Quem, senão nós, intelectuais de esquerda, temos denunciado, até perder a voz ou nos tornarmos chatos, o aberrante cenário da concentração das terras no país? E não é a pata do boi que está destruindo a Amazônia para fazer pastagens? Não são os grandes fazendeiros os culpados pelo genocídio dos guaranis no Centro-Oeste?
Mas, peraí de novo… Deve existir um plano genial por trás disso tudo, uma lógica. Ah, rá, aqui está: encontramos uma brecha na tramoia golpista! Esses pit bulls do aparato judicial-policial não imaginam a besteira que fizeram. Agora o agronegócio, ferido gravemente pelo denuncismo irresponsável, vem pro nosso lado e… crau! Fora Temer, acabou o golpe, diretas-já, quem sabe até uma Constituinte…
O “rei da soja” Blairo Maggi continua lá, firmão, no Ministério da Agricultura. A Globo dedicou boa parte da sua programação de domingo, dia 19 de março  em 2017, horário nobre, para convencer os consumidores de que podem comprar a sua picanha sem medo. Enquanto isso, o Michel oferecia um jantar com carnes, nobres também, para os igualmente nobres membros do corpo diplomático em Brasília e o Serraglio, ministro da justiça se divertia nas plagas brasilianas...
No Paraná, militantes do MST continuam na cadeia, como detentos comuns, pelo “crime” de lutar pela terra, enquanto a truculenta repressão policial a comunidades indígenas no mesmo Estado continua causando mortes.
Cada um desses episódios tem na sua raiz a intransigência dos fazendeiros, ainda apegados ao costume colonial de tratar a questão agrária como caso de polícia. E a propriedade (muitas vezes, obtida ilegalmente) continua a ser encarada como um bem sagrado, em desafio à Constituição que enfatiza a sua função social.
Trabalho escravo, eu ouvi trabalho escravo?
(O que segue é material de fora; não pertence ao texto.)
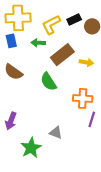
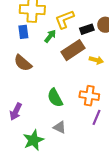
black rectangle: (74, 19) -> (87, 29), moved
green arrow: (38, 43) -> (50, 36), turned 120
green semicircle: (49, 82) -> (55, 98), moved

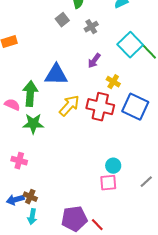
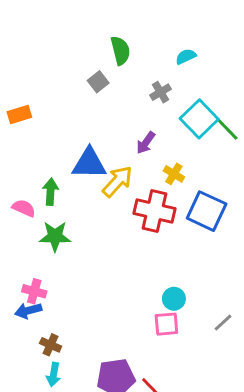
gray cross: (91, 27) -> (161, 92), moved
green arrow: (30, 94) -> (51, 192), size x0.7
yellow arrow: (69, 106) -> (117, 181), moved
blue arrow: (15, 200) -> (28, 311), moved

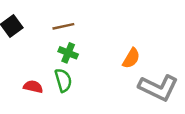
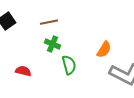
green semicircle: (63, 80) -> (69, 65), moved

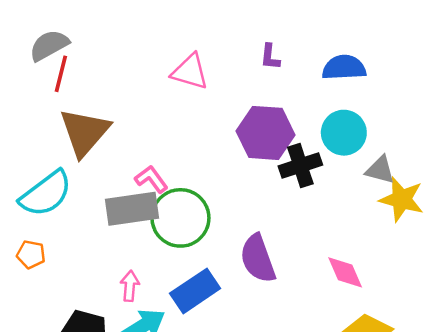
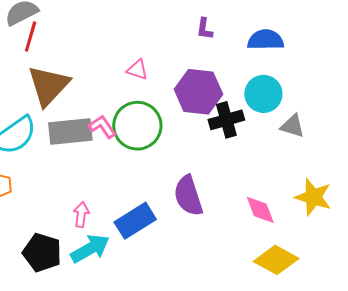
pink triangle: (190, 72) -> (137, 70), moved, size x0.7
yellow star: (402, 199) -> (313, 197), moved
gray rectangle: (132, 209) -> (70, 132), moved
green circle: (180, 218) -> (137, 126), moved

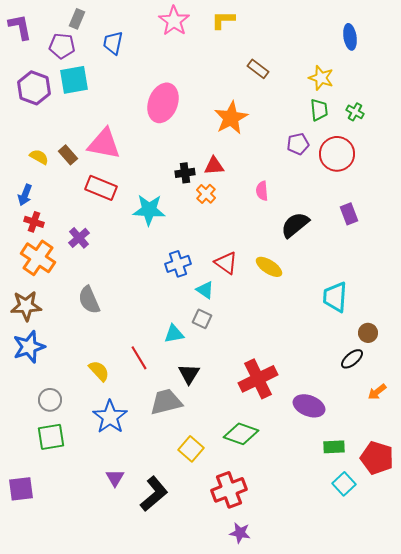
Centenas de trabalhadores dos frigoríficos mutilados, todos os anos, pela rotina massacrante no corte e preparo dos frangos?
O que é isso, compadre? Deixe de lado o que diz o Sakamoto. Vamos olhar o panorama mais amplo.
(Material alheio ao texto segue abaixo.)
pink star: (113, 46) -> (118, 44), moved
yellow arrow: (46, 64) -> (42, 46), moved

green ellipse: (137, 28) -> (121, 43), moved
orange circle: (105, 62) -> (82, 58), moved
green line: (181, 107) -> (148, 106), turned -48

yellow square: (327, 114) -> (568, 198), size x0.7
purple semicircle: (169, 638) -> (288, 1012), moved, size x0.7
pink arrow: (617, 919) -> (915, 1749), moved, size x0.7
Como? Repita, não ouvi bem. O quê? Você está me dizendo que as grandes empresas rurais do Brasil estão totalmente integradas nas cadeias globais de produção agrícola e pecuária? Que todo o esquema de sementes, fertilizantes, agrotóxicos, máquinas, tratores que impulsionam os recordes de produção do campo brasileiro, é tudo transnacional? Que a Friboi anunciou no ano passado que ia mudar a sua sede para Dublin, a capital da Irlanda, como um meio de evitar o pagamento de impostos no Brasil?
Mas que hora para lembrar disso! Você não está entendendo que as grandes companhias de capital brasileiro estão sendo perseguidas por forças (ocultas) externas? Sim, as grandes empresas em geral, não é só a Odebrecht, as empreiteiras. Querem acabar com tudo. Sim, até com os amigos deles, os sócios, os capitalistas brasileiros que sempre apoiam tudo o que vem de fora, que adoram Miami.
Alguns estão a favor do apoio – tático, momentâneo, limitado – aos grandes frigoríficos, pecuaristas e oligopólios das carnes de ave e suíno, diante dessa ofensiva contra as nossas sagradas forças produtivas nacionais.
Vamos obter algum saldo político, conquistar aliados preciosos, furar o cerco neoliberal e autoritário, avançar na nossa luta contra o retrocesso.
Não? Tudo vai continuar igual, o Lula ainda poderá ser impedido de se candidatar em 2018? E não ganhamos o apoio de nenhuma dessas empresas? Nada? E a previdência?